# Job item
Wherever a line in the records below contains "also", copy that line.

# Study material
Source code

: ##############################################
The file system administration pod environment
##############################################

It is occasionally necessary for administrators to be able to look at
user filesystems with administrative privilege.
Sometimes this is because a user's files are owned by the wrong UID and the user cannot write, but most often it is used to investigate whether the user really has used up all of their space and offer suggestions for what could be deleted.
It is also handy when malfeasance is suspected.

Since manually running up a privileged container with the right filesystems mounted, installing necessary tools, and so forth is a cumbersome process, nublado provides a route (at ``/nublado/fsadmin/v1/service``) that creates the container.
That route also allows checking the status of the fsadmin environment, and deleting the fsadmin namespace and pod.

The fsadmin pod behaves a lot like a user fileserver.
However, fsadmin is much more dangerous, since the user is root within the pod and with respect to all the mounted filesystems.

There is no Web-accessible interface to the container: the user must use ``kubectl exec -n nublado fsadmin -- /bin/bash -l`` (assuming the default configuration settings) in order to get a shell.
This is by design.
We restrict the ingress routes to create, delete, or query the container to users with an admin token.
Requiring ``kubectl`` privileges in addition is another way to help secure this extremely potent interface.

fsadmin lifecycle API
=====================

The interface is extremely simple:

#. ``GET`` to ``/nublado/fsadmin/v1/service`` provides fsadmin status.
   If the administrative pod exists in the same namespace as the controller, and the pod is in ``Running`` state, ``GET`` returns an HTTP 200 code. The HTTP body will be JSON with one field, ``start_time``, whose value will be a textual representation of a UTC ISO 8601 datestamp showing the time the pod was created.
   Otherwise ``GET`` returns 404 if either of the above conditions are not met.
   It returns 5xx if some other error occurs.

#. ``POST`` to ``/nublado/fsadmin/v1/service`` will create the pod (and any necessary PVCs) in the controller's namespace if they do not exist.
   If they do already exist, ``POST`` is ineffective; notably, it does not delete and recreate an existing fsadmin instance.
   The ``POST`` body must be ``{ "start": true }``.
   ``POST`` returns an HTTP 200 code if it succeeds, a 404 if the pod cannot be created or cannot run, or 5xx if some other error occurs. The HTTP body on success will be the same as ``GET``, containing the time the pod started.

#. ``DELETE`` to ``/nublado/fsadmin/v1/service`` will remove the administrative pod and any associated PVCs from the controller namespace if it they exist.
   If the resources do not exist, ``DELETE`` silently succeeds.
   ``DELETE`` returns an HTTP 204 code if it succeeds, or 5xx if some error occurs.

# Expected answer
It is also handy when malfeasance is suspected.
That route also allows checking the status of the fsadmin environment, and deleting the fsadmin namespace and pod.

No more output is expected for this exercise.